Curious Creatures: Swimming upstream with gender fluid fishes.

Curious Creatures: Swimming upstream with gender fluid fishes.

You are either male or female, a tick on the box that life gives you at birth.

But under the sea, it isn’t as straightforward as that. More than one quarter of fishes on the reef are hermaphrodite creatures, meaning they have both female and male sex organs. Or are able to develop both organs.

In our last post here, we explored the sex change clown fishes undergo when the dominant female in the group dies.

Now, let’s dive a little deeper in other forms of sex change that fishes exhibit. Hermaphrodites are divided into two main categories:

1. Synchronous hermaphrodites.
Synchronous or simultaneous hermaphrodites have both active male and active female sexual organs. And while they do have both sexual organs to function sexually without the help of a partner, self-fertilization is a major no-no. Incest leads to inbreeding, and does not promote genetic diversity. So their solution for this, is to take turns.

During mating, simultaneous hermaphrodites take turn to fertilize each other’s eggs. One individual will play the role of the female and lay the eggs, while the other will take on the male role to fertilize the eggs. After a moment, they will mate again but with the roles reversed.

Examples of Synchronous hermaphrodites fish: Seabass, Hamlet, deep sea fishes.

2. Sequential hermaphrodites.
Sequential hermaphrodites are fishes that start out as one sex and change to another sometime in their life span. This sex change is usually controlled socially. There are two main categories for sequential hermaphrodites: protogynous and protandrous.

Protandrous hermaphrodites are fishes that change from male to female.
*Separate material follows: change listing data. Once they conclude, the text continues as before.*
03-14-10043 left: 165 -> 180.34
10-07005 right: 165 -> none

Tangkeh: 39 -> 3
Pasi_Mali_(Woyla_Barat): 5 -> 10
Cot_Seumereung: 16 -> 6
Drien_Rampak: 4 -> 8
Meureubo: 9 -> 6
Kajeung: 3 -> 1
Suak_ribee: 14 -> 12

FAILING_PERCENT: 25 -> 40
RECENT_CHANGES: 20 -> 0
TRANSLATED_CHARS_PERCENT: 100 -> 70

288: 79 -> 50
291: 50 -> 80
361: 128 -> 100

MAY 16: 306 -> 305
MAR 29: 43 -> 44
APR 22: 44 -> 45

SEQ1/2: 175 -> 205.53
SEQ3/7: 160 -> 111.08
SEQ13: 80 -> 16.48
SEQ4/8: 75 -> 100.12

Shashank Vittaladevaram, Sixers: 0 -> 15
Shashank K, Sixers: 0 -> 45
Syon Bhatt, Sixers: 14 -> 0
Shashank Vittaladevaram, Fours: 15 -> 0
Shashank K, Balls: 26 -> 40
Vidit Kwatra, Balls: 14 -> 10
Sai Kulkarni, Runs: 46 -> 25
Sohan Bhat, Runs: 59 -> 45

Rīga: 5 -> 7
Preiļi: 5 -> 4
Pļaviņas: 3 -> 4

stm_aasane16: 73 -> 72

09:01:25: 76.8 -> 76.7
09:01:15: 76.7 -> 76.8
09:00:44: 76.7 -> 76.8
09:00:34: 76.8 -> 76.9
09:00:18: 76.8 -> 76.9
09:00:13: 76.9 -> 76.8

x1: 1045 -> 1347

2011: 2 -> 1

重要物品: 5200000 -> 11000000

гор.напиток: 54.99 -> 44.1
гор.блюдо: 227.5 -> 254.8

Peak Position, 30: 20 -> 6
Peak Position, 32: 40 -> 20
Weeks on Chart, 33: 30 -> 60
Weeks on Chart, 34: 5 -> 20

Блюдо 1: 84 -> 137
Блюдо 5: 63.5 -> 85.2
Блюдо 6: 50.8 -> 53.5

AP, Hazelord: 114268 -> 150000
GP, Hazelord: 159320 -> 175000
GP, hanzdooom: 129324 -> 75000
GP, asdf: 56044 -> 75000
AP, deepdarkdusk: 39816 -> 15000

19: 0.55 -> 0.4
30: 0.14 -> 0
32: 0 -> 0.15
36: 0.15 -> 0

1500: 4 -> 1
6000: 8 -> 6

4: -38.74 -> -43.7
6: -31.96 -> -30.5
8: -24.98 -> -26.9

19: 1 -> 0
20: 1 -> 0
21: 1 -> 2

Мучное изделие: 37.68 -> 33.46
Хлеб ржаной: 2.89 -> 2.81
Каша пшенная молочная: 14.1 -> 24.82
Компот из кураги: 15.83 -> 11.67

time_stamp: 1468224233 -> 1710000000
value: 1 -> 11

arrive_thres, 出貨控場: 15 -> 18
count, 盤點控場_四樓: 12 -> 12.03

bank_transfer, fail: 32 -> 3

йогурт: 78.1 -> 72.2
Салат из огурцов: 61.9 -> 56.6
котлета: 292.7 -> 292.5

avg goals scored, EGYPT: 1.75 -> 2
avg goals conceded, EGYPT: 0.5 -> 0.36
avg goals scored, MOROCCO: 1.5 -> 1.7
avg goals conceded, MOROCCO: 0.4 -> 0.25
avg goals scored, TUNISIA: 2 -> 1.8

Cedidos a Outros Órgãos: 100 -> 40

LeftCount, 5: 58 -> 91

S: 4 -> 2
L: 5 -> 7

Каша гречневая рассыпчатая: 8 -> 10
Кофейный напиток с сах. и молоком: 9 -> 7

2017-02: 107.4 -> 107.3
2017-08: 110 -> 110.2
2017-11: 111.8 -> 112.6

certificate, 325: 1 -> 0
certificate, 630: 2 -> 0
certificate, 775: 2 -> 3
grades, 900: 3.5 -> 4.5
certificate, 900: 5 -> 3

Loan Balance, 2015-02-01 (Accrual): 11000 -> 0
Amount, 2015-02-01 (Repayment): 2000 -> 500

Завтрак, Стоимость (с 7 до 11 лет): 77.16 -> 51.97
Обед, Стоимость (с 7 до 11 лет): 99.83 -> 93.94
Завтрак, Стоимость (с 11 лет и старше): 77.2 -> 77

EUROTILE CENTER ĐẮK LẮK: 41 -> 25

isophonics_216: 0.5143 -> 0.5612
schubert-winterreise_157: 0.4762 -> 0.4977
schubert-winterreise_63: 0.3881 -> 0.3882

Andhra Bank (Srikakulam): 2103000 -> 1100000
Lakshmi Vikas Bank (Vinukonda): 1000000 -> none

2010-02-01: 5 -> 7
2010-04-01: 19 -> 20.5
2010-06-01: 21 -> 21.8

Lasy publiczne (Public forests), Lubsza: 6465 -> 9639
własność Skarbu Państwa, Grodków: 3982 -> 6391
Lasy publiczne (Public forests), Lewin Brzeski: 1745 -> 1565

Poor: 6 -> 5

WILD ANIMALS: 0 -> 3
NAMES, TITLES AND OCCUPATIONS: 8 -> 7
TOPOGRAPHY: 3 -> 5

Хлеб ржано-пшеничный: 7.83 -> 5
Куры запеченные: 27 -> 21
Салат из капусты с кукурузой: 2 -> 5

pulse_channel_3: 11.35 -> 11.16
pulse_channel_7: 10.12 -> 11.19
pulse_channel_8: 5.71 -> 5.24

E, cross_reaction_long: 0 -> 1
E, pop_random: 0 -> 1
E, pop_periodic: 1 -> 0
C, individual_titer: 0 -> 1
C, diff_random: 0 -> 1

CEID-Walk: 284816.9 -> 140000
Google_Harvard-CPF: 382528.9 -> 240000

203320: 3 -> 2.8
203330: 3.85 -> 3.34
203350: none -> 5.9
Polygyny groups have dominant males with multiple females. When the male dies or disappears, the next biggest female in size will take on the role as dominant male.

While protogynous hermaphrodites are fishes that change from female to male, in a polyandry group, there is a dominant female with multiple males and the same happens when the dominant females dies or disappears.

Between the two, protogyny is the most common form of hermaphroditism in fish in nature with about 75% of the 500 known sequentially hermaphroditic fish species are protogynous.

Examples of sequential hermaphrodites fishes: wrasses, gobies, grouper.